57- ❌ "Experience the revolutionary speed that will absolutely transform how you code!"
58
59---
60
61## 4. Developer Respect (1-5)
62
63Does the copy treat the reader as a peer, not a prospect?
64
65| Score | Description |
66| ----- | ------------------------------------------------------- |
67| 5 | Peer-to-peer conversation; assumes technical competence |
68| 4 | Respectful with appropriate technical depth |
69| 3 | Slightly patronizing or oversimplified |
70| 2 | Condescending explanations or forced enthusiasm |
71| 1 | Treats reader as uninformed consumer to be persuaded |
72
73**Examples:**
74
75- ✅ "Tree-sitter provides incremental parsing, so syntax highlighting updates as you type."
76- ❌ "Don't worry about the technical details — just know it's fast!"
77
78---
79
80## 5. Information Priority (1-5)
81
82Is the most important information first?
83
84| Score | Description |
85| ----- | --------------------------------------------------- |
86| 5 | Key fact or change leads; context follows naturally |
87| 4 | Important info near top with minor preamble |
88| 3 | Buried lede but recoverable |
89| 2 | Significant buildup before substance |
90| 1 | Key information buried or missing entirely |
91
92**Examples:**
93
94- ✅ "Inline completions now stream token-by-token. Previously, you waited for the full response."
95- ❌ "We've been thinking a lot about the developer experience, and after months of work, we're thrilled to share that..."
96
97---
98
99## 6. Specificity (1-5)
100
101Are claims concrete and measurable?
102
103| Score | Description |
104| ----- | -------------------------------------- |
105| 5 | Every claim is specific and verifiable |
106| 4 | Mostly specific with rare abstractions |
107| 3 | Mix of concrete and vague claims |
108| 2 | Mostly abstract benefits |
109| 1 | All claims are vague or unverifiable |
110
111**Examples:**
112
113- ✅ "Startup time under 100ms on M1 Macs"
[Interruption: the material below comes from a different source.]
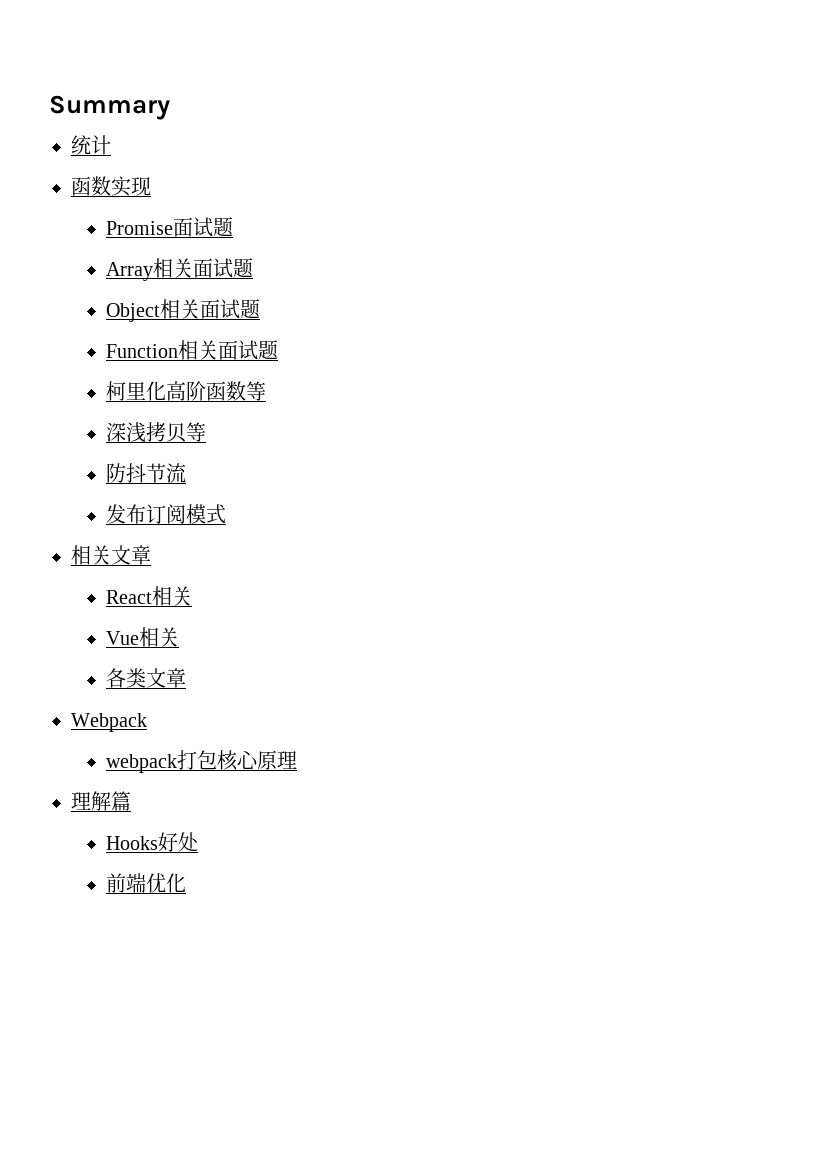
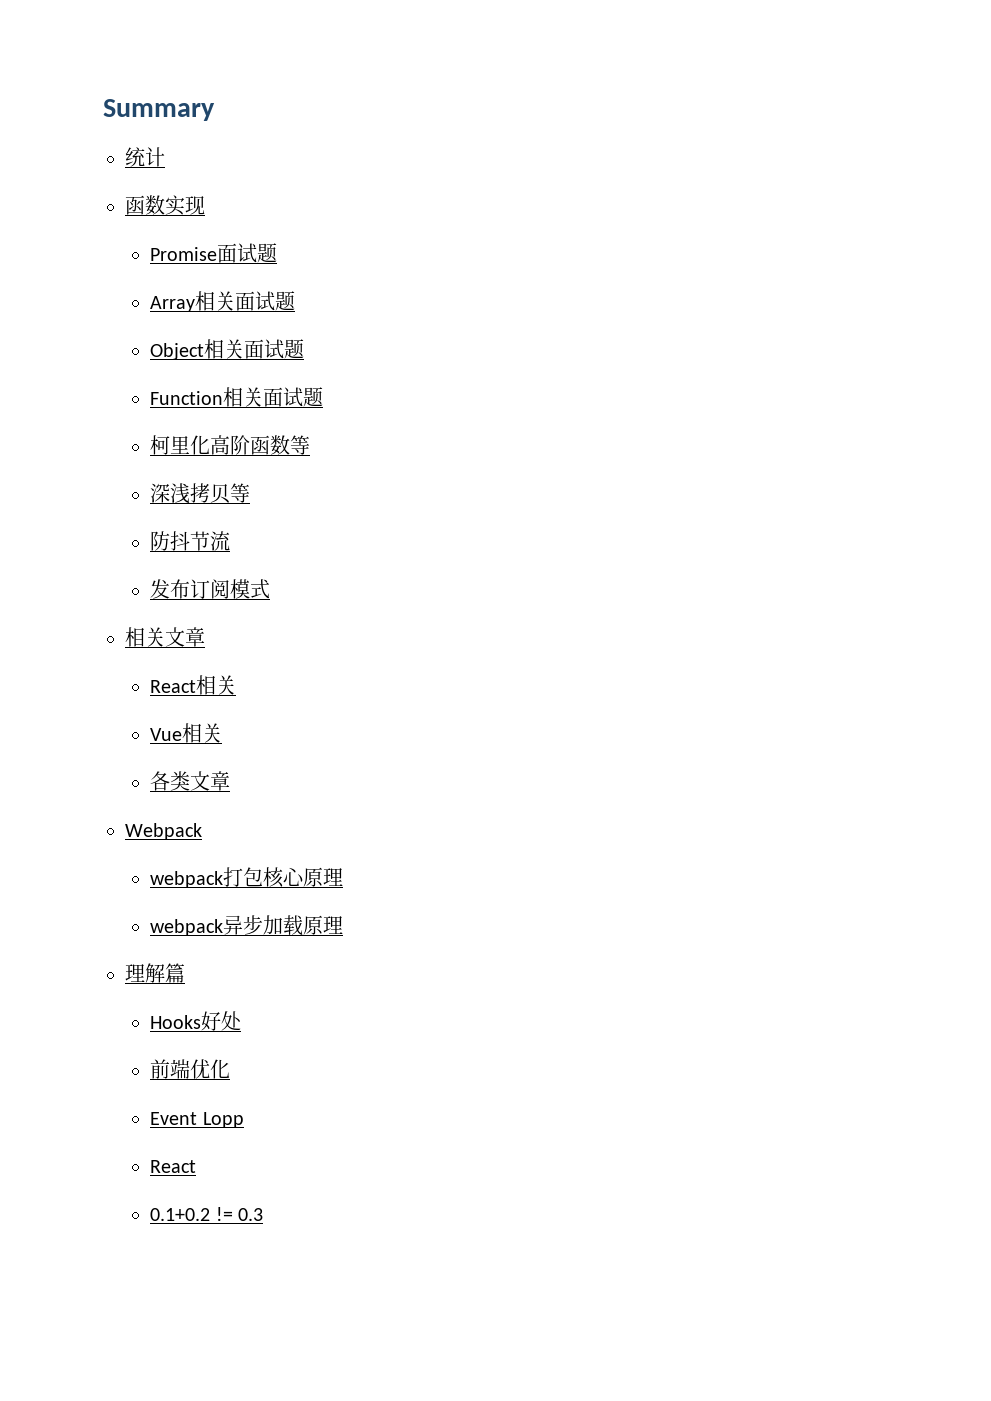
(297, 760) none -> [150,915,344,936] // webpack异步加载原理
(186, 883) none -> [150,1112,244,1128] [150,1160,197,1173] [150,1207,263,1221] // Event Lopp // React // 0.1+0.2 != 0.3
114- ❌ "Lightning-fast startup that respects your time"
115
116---
117
118## 7. Voice Consistency (1-5)
119
120Does the tone remain unified throughout?
121
122| Score | Description |
123| ----- | ------------------------------------------ |
124| 5 | Single coherent voice from start to finish |
125| 4 | Minor tonal shifts that don't distract |
126| 3 | Noticeable drift between sections |
127| 2 | Multiple competing voices |
128| 1 | Jarring tonal inconsistency |
129
130**Check for:** Shifts between casual/formal, technical/marketing, confident/hedging.
131
132---
133
134## 8. Earned Claims (1-5)
135
136Are assertions supported or supportable?
137
138| Score | Description |
139| ----- | ------------------------------------------- |
140| 5 | Every claim can be demonstrated or verified |
141| 4 | Claims are reasonable and mostly verifiable |
142| 3 | Some unsupported assertions |
143| 2 | Multiple unverifiable superlatives |
144| 1 | Bold claims with no backing |
145
146**Examples:**
147
148- ✅ "Built by the team behind Atom and Tree-sitter"
149- ❌ "The most advanced editor ever created"
150
151---
152
153## Quick Scoring Template
154
155```
156| Criterion | Score | Notes |
157|---------------------|-------|-------|
158| Technical Grounding | /5 | |
159| Natural Syntax | /5 | |
160| Quiet Confidence | /5 | |
161| Developer Respect | /5 | |
162| Information Priority| /5 | |
163| Specificity | /5 | |
164| Voice Consistency | /5 | |
165| Earned Claims | /5 | |
166| **TOTAL** | /40 | |
167
168Pass threshold: 32/40 (all criteria 4+)
169```
170
171---
172
173## Decision Rules
174
175- **All 4+:** Copy passes. Minor polish optional.
176- **Any 3:** Rewrite flagged sections, re-score.
177- **Any 2 or below:** Full reconstruction required.
178- **Multiple failures:** Start fresh with new approach.